Informativo sobre a reserva de gênero para as eleições de 2012

Histórico:

Para acabar com a subrepresentaçao das mulheres na política institucional, em 1997, foi editada a lei 9504/97 que estabelecia que cada partido deveria reservar, no mínimo, 30% das candidaturas para cada sexo.

A palavra reservar possibilitou a interpretação que a cota de 30% não era obrigatória. Para deixar claro que a cota é obrigatória, a lei foi modificada em 2009, e a palavra reservar foi trocada por preencher:

Lei 9504/97

Lei 12034/09

Art. 10 § 3° Do número de vagas resultante das regras previstas neste artigo, cada partido ou coligação devera reservar o mínimo de trinta por cento e o máximo de setenta por cento para candidaturas de cada sexo

Art. 10 § 3° Do número de vagas resultante das regras previstas neste artigo, cada partido ou coligação preencherá o mínimo de 30% (trinta por cento) e o máximo de 70% (setenta por cento) para candidaturas de cada sexo.

Fato:

Em agosto de 2010, no Recurso Especial 784-32/, o Tribunal Superior Eleitoral decidiu que partidos e coligações serão obrigados a registrar a cota mínima de mulheres dentre os candidatos inscritos para a disputa eleitoral aos cargos de deputado/a estadual e federal, o que valerá para os cargos de vereadores/as agora em 2012.

A Resolução 23373/TSE dispõe que o Sistemas de Candidaturas (CANDex) avisará sobre os percentuais de cada sexo e o Cartório Eleitoral tem o dever de informar pelo Sistema de Candidaturas (Cand) nos autos do processo do pedido de registro das candidaturas, sobre a observância ou não dos percentuais em questão.

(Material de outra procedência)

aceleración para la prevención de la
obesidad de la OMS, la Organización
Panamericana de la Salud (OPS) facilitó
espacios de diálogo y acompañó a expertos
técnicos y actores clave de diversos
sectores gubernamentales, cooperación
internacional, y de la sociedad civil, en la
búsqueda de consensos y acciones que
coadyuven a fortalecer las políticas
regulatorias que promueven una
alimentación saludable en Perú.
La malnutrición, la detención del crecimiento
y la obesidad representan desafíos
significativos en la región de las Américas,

Conforme moção aprovada em audiência publica, realizada em 23/03/2012 na Procuradoria Geral da República, para abordar o assunto em questão, os juízes eleitorais serão instruídos pela Procuradoria Regional Eleitoral a devolver ao partido/coligação a lista que não cumprir com o percentual para que este proceda a redução da candidatura masculina ou incremento da candidatura feminina sob pena de ter o “registrão” negado, ou seja, o partido ou coligação não participará do pleito eleitoral. A impugnação não será sobre os candidatos, mas sim sobre a chapa. Caso alguma candidatura seja rejeitada, a troca deverá ser precedida por outra de mesmo sexo.

É importante que os municípios discutam e atentem-se sobre o cumprimento desta legislação.

Vamos disputar as eleições de forma qualificada, portanto artificializar o processo não será a melhor saída.

Aproveitemos a oportunidade para fortalecer uma maior participação das mulheres nos espaços políticos. Pensar o que as afasta e como equacionar a dupla e às vezes tripla jornada de trabalho com a militância partidária será um exercício cotidiano. Assim como observamos detalhes importantes que muitas vezes inviabilizam uma maior participação, como por exemplo, horário das reuniões e estrutura para aquelas/es que possuem filhos.

Vale lembrar que, em seu último Congresso Nacional, o partido aprovou a cota mínima para as direções nacional e estadual, rumo à paridade.

Cumprir com este objetivo é tarefa de todos aqueles e aquelas que vêem no PSOL um instrumento de luta e organização política se construindo no dia a dia das batalhas frente a governos e patrões, para além da disputa eleitoral.

PSOL um partido necessário para todas e todos!